READING PASSAGE:
# # # #
If you are growing tomatoes, you are eating lots of them fresh and in many different dishes. At our house, we grow about 20 plants, so we end up canning some, freezing salsa, and of course cooking with them. Right now they are lined up in the kitchen on every available cookie sheet ripening until they turn deep red or the yellow ones turn orange. Then they are eaten or preserved at peak flavor.
Nancy’s Salsa
Salsa if made with little or no salt, and excellent tomatoes is one of the healthiest flavorings you can eat. Former Harris County Extension agent Bill Adams invented a wonderful raw salsa made by processing fresh tomatoes, a lime, garlic cloves, ½ supersweet onion, Creole salt, pepper, cilantro leaves, and jalapenos/ serranos. Nancy Edwards modified this to use what we grow: 12 oz. of cherry tomatoes. 2 handfuls of bought fresh cilantro (or winter frozen cilantro), 1 Tbsp. Metechi or Burgundy garlic, 2 chile pequin, and juice of two fresh calimondins. However you make your salsa, consider freezing enough until the next tomato season.
Time for Fall Tomatoes
Oddly enough, June is not only tomato harvesting time, but also tomato planting
time! Tomato seeds planted now will make plants big enough to transplant
in late July or early August, and these will be in flower when the temperatures
cool in late September.
Either buy, if you can, good transplants in late July or plant seeds now.
# # # #
GIVEN DATA:
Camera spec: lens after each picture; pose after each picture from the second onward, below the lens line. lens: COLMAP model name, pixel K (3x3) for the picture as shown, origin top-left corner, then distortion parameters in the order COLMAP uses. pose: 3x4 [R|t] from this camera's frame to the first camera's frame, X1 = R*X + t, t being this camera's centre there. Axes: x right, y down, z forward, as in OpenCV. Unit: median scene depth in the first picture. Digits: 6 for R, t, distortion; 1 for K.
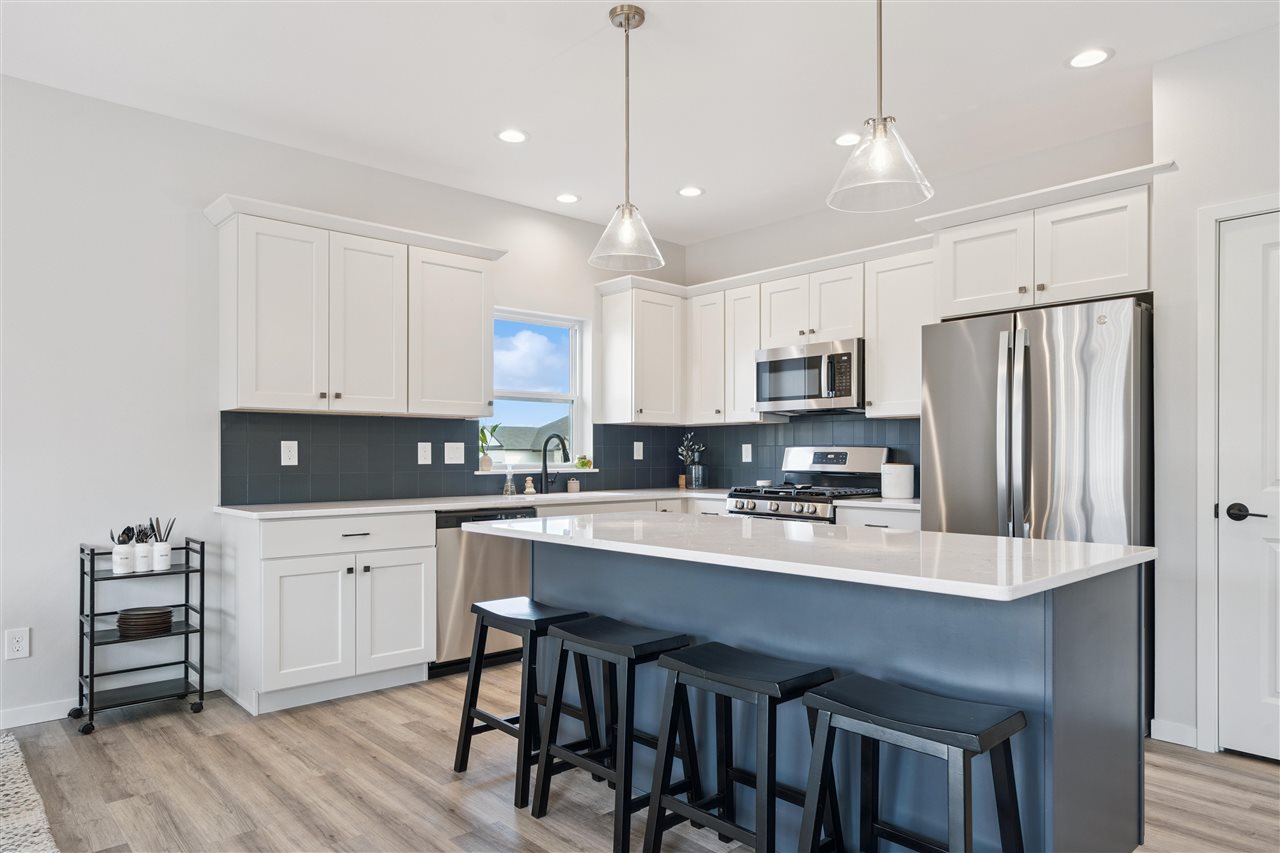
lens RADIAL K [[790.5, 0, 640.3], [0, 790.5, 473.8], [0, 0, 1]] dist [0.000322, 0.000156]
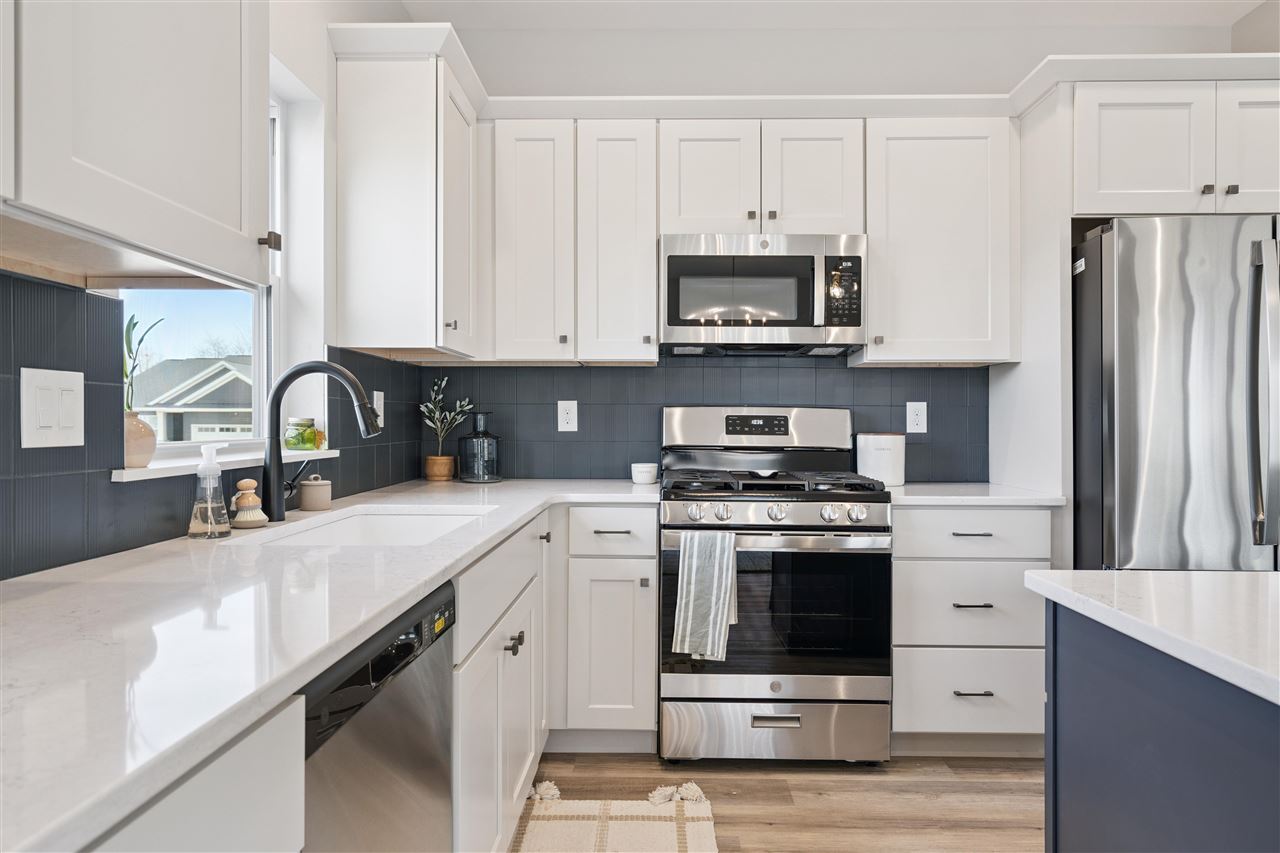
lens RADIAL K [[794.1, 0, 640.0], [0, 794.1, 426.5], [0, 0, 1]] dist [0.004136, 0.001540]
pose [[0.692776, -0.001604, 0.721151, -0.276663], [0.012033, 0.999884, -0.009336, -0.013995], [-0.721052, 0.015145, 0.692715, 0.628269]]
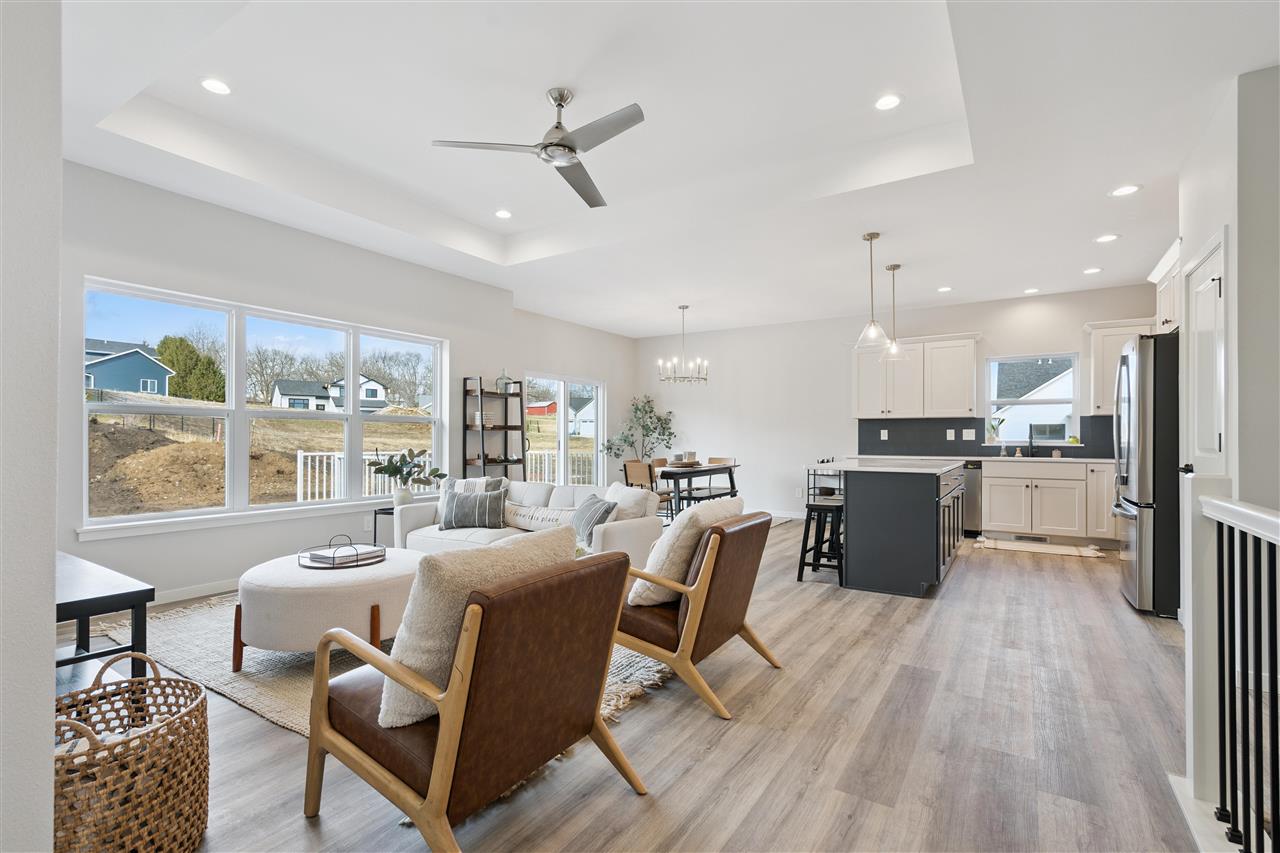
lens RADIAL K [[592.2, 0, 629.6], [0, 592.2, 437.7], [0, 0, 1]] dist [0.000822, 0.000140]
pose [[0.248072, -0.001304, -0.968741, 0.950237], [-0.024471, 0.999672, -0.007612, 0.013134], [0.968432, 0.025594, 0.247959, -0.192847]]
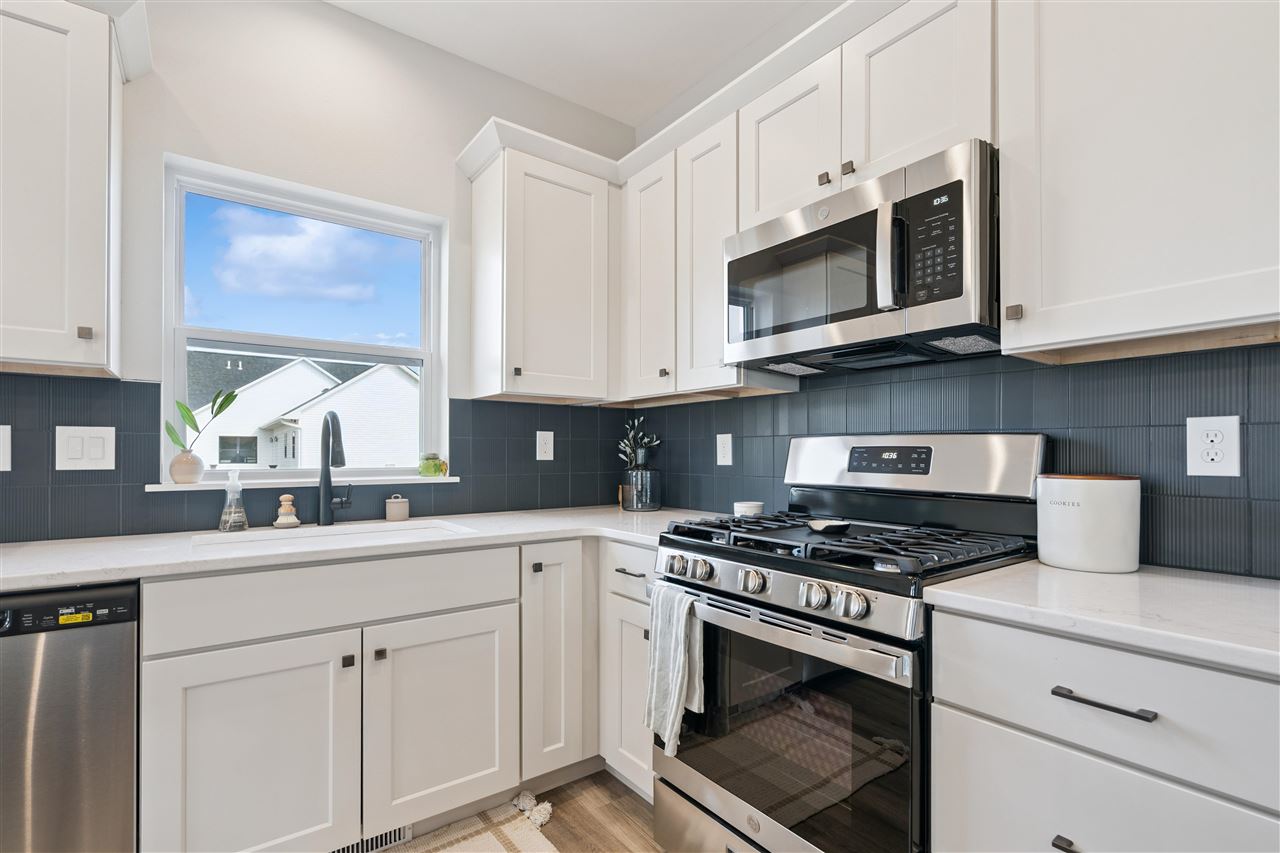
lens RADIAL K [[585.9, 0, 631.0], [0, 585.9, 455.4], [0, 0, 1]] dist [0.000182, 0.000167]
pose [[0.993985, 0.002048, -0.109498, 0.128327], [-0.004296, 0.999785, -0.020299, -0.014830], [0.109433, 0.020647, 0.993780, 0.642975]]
# # # #
WHAT THIS EXERCISE ASKS:
A) List every ingredient, with its amount, in Nancy Edwards's version of the salsa as the tomato text gives it.
B) Echo the records from their first line up to and including the line with "dist [0.000182, 0.000167]". Leave the picture lines out of your answer.
The tomato text and the records were taken from separate sources.

RESPONSES FOR EACH TASK:
A)
- 12 oz. of cherry tomatoes
- 2 handfuls of bought fresh cilantro (or winter frozen cilantro)
- 1 Tbsp. Metechi or Burgundy garlic
- 2 chile pequin
- juice of two fresh calimondins

B)
Camera spec: lens after each picture; pose after each picture from the second onward, below the lens line. lens: COLMAP model name, pixel K (3x3) for the picture as shown, origin top-left corner, then distortion parameters in the order COLMAP uses. pose: 3x4 [R|t] from this camera's frame to the first camera's frame, X1 = R*X + t, t being this camera's centre there. Axes: x right, y down, z forward, as in OpenCV. Unit: median scene depth in the first picture. Digits: 6 for R, t, distortion; 1 for K.
lens RADIAL K [[790.5, 0, 640.3], [0, 790.5, 473.8], [0, 0, 1]] dist [0.000322, 0.000156]
lens RADIAL K [[794.1, 0, 640.0], [0, 794.1, 426.5], [0, 0, 1]] dist [0.004136, 0.001540]
pose [[0.692776, -0.001604, 0.721151, -0.276663], [0.012033, 0.999884, -0.009336, -0.013995], [-0.721052, 0.015145, 0.692715, 0.628269]]
lens RADIAL K [[592.2, 0, 629.6], [0, 592.2, 437.7], [0, 0, 1]] dist [0.000822, 0.000140]
pose [[0.248072, -0.001304, -0.968741, 0.950237], [-0.024471, 0.999672, -0.007612, 0.013134], [0.968432, 0.025594, 0.247959, -0.192847]]
lens RADIAL K [[585.9, 0, 631.0], [0, 585.9, 455.4], [0, 0, 1]] dist [0.000182, 0.000167]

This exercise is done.